EXERCISE BRIEF
State how many lines in the records below include the word "negative". Give nothing but that number.
========================
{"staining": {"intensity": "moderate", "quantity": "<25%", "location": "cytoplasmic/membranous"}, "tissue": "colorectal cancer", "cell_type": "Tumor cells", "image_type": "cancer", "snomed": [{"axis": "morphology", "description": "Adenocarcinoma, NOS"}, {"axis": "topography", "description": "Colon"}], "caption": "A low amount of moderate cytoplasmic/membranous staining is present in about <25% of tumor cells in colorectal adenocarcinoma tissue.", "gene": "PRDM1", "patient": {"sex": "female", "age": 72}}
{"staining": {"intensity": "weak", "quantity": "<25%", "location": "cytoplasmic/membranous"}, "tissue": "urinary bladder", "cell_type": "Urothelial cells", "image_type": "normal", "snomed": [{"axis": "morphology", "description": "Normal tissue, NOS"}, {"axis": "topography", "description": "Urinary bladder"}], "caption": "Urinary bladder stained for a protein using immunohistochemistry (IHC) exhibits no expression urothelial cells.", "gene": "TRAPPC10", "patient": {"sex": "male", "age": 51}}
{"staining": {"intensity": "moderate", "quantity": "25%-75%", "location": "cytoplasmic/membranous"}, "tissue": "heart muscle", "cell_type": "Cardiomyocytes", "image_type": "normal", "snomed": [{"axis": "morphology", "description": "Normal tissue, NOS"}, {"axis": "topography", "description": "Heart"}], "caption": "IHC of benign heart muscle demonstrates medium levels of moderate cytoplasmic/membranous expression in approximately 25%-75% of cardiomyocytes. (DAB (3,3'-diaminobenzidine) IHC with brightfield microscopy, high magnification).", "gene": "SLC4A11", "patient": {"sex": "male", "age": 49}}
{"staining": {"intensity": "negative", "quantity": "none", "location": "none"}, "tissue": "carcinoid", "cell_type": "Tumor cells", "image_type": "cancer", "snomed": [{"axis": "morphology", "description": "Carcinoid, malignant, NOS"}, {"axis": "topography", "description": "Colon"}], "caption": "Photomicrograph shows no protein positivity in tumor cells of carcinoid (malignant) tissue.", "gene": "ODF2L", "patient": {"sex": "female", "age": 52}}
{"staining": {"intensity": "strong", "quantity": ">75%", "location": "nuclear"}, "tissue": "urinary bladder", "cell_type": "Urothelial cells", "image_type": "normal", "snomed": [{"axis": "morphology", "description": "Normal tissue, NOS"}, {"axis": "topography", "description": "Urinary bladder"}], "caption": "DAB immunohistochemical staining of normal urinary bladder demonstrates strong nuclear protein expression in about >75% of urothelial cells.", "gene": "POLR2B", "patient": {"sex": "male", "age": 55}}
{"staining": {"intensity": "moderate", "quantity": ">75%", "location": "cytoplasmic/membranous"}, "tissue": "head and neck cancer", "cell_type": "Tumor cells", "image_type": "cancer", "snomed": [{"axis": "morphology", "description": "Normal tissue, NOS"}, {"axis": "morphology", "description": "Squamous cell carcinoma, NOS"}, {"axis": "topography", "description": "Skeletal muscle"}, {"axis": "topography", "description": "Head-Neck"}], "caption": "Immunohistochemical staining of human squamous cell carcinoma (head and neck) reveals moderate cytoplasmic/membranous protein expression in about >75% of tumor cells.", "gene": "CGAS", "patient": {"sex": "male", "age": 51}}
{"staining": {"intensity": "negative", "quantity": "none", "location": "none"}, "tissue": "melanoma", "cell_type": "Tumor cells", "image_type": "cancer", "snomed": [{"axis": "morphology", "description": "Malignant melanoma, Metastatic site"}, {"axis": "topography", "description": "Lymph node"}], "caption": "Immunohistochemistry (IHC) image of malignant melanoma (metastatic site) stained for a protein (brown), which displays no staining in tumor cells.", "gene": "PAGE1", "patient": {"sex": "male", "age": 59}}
========================
COMPLETED EXERCISE
2